▶ **Enunciado**
Copie fielmente, da entrevista sobre histórias em quadrinhos apresentada abaixo, a passagem que se inicia nas palavras "Ser o  primeiro" e se encerra após as palavras "fechou as portas.".

▶ **Trecho do documento**
__________

6 - Eu tenho esse livro!!! Em 1975 você lançou o seu livro "Os Quadrinhos", pela Editora Ática, em que analisava a linguagem das HQs. Esse livro se tornou um marco do gênero e referencial para os estudiosos do ramo. Fale um pouco sobre esse livro, do quão você o considera importante.

Ser o  primeiro em alguma coisa é sempre bom! O "Os Quadrinhos" não tem tanta importância, mas é o primeiro estudo semiológico sobre as estrutura das Histórias em Quadrinhos no Brasil, talvez seja o primeiro trabalho universitário no gênero! Mas para mim o que é realmente importante, é o prefácio do meu grande mestre e orientador de tese, o Prof. Antônio Cândido de Mello e Souza; a pequena nota do Sérgio Augusto, nosso primeiro crítico de quadrinhos, que me deixou bastante lisonjeado; e também a referência na Revue Communications, de Paris, em 1975. Hoje, diante dos avanços da semiótica, o livrinho já se encontra bastante defasado, merecia uma revisão radical, se pensar em republicar. Mas minhas esperanças de reedição, no entanto foram pro brejo, o livro ia ser reeditado pela Opera Graphica, do Franco de Rosa, mas a editora fechou as portas.

7 - AH! Essa era minha próxima pergunta (risos)! Por que seu livro e os do Moacy Cirne, como o "BUM" por exemplo, nunca foram reimpressos, se o "Shazam", do Álvaro de Moya (organizador) está nas livrarias até hoje?

Creio que aos temas tratados nas publicações cabe a maior ou menor aceitação e procura  pelos leitores. Poucos se encantam com assuntos teóricos, que geralmente são áridos e, por isso mesmo, muito chatos. O Cirne, enquanto trabalhava na Editora Vozes, publicou uma série de artigos fundamentais e tem um livro sobre os aspectos sociológicos e também políticos dos quadrinhos, e sobre sua influência nos leitores. Hoje, ele anda sumido.

Os estudos semióticos, como os do "Os Quadrinhos", devem ser tão soporíferos como pouco deglutíveis. O Moya, ao contrário, versa sobre as história dos Quadrinhos que, por si, atrai os fãs. Ademais, pôde rechear sua narrativa dos mitos da arte seqüencial com fatos e exemplos curiosos de grandes nomes de astros americanos, com os quais  manteve contatos e  vivência pessoal, como  Alex Raymond, Al Capp, Burne Hogath, Lee Falk, Milton Caniff e tantos outros europeus, o que aumenta os atrativos de seus livros.

__________

▶ **Dados fornecidos**

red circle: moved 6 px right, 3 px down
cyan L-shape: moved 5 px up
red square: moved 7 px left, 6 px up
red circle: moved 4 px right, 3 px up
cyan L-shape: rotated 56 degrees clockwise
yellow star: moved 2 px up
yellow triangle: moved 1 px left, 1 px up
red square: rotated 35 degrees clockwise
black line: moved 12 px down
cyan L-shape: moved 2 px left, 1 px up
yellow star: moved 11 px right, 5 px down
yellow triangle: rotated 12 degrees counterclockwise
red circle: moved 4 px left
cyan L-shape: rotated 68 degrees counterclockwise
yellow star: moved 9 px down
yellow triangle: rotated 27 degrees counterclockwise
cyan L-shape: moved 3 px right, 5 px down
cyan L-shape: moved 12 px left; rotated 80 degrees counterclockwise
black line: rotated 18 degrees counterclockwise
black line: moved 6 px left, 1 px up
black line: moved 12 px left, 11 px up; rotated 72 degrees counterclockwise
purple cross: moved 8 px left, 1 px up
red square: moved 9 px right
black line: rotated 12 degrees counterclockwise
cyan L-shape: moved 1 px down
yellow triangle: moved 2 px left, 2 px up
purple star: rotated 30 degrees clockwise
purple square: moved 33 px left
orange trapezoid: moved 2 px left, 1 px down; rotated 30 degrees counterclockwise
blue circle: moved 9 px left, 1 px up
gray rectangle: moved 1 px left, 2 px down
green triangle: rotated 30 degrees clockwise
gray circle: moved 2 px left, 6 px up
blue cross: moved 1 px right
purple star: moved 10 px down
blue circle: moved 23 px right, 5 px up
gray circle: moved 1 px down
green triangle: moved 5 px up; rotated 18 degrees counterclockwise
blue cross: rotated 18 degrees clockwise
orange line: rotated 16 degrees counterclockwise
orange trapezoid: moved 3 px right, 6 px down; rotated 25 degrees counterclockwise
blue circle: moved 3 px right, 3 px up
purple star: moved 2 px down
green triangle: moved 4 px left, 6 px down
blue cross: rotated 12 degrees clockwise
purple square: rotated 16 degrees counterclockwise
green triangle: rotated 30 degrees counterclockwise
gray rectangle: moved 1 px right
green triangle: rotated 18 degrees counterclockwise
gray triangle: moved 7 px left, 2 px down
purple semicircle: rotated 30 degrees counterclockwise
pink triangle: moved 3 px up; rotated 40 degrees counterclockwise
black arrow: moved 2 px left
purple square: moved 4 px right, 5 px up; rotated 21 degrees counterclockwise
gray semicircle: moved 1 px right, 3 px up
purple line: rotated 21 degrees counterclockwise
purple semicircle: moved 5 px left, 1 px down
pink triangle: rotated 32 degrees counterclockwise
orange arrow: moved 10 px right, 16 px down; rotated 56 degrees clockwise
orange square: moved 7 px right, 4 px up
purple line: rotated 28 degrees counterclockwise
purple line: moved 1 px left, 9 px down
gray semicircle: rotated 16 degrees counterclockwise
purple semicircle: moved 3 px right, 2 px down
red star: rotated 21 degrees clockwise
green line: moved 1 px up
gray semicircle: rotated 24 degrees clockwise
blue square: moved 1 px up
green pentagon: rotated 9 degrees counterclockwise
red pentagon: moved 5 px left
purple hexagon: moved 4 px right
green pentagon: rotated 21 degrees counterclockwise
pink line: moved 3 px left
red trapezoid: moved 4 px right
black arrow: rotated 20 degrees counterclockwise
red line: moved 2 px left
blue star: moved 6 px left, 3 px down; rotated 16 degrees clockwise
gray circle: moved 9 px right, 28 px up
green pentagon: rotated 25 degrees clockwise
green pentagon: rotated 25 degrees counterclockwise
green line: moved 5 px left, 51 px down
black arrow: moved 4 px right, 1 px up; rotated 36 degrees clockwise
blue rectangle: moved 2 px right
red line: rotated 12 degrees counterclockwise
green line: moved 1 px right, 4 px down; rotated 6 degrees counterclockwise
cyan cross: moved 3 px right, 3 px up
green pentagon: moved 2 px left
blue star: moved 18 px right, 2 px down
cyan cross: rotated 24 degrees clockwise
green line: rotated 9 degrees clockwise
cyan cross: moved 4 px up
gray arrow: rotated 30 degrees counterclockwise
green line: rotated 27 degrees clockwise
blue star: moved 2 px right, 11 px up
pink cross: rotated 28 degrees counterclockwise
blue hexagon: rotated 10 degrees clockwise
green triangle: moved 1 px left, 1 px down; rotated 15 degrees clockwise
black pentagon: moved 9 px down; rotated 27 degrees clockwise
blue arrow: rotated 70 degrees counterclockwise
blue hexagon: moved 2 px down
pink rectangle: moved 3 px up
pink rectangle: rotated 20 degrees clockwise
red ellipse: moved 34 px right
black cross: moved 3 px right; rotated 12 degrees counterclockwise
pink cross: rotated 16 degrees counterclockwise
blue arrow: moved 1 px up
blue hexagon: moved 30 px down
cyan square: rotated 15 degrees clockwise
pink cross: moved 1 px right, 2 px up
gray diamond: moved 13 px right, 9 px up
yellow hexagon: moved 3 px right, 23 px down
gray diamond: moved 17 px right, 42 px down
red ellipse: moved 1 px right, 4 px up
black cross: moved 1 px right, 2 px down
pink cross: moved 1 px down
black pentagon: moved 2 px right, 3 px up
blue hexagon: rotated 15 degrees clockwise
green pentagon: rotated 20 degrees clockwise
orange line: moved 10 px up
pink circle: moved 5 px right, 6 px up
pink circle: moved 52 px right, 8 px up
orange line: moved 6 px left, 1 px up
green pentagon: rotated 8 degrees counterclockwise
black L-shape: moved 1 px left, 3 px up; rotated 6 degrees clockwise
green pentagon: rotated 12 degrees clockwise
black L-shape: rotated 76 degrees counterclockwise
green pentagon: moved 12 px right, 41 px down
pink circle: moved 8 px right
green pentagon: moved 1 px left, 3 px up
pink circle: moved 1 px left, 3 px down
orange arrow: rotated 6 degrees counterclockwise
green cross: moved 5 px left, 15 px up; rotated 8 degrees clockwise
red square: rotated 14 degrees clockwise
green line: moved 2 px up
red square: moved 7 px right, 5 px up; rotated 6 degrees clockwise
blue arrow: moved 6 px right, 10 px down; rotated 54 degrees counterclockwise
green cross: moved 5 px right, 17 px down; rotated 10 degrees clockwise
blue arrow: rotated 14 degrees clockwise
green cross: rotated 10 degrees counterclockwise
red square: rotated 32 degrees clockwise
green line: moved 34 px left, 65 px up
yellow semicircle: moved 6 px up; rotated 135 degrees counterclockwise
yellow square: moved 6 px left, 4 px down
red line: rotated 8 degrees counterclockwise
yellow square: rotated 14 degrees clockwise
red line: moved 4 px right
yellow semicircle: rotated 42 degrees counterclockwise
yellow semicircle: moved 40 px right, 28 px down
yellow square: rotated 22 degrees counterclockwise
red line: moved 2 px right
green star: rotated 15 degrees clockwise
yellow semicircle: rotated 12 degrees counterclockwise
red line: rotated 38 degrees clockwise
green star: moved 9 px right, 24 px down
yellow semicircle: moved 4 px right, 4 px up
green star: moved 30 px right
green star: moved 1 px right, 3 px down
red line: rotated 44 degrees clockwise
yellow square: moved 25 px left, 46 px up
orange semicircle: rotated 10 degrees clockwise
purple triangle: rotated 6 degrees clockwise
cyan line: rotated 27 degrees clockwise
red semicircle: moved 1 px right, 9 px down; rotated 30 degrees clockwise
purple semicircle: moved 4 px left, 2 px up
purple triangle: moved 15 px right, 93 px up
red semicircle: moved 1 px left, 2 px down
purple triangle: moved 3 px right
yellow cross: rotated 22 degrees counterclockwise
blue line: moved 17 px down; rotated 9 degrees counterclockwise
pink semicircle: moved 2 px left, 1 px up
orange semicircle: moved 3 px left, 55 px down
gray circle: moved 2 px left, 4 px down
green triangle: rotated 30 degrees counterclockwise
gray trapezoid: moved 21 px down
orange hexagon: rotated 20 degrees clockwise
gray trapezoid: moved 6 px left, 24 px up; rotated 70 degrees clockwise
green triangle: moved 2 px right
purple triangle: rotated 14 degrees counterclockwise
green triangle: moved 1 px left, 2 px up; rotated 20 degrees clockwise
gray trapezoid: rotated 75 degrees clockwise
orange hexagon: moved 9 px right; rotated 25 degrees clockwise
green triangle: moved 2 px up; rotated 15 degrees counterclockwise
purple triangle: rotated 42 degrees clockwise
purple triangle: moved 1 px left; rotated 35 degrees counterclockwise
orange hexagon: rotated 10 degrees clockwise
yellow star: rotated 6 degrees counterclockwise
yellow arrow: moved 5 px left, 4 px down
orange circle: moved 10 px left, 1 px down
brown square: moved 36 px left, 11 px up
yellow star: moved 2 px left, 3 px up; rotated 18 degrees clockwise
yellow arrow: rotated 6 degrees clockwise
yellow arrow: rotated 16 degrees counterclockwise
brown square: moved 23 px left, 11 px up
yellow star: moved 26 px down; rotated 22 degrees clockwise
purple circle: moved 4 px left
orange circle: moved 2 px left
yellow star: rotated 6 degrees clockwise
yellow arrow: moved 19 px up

__________

▶ **Resultado do exercício**
Ser o  primeiro em alguma coisa é sempre bom! O "Os Quadrinhos" não tem tanta importância, mas é o primeiro estudo semiológico sobre as estrutura das Histórias em Quadrinhos no Brasil, talvez seja o primeiro trabalho universitário no gênero! Mas para mim o que é realmente importante, é o prefácio do meu grande mestre e orientador de tese, o Prof. Antônio Cândido de Mello e Souza; a pequena nota do Sérgio Augusto, nosso primeiro crítico de quadrinhos, que me deixou bastante lisonjeado; e também a referência na Revue Communications, de Paris, em 1975. Hoje, diante dos avanços da semiótica, o livrinho já se encontra bastante defasado, merecia uma revisão radical, se pensar em republicar. Mas minhas esperanças de reedição, no entanto foram pro brejo, o livro ia ser reeditado pela Opera Graphica, do Franco de Rosa, mas a editora fechou as portas.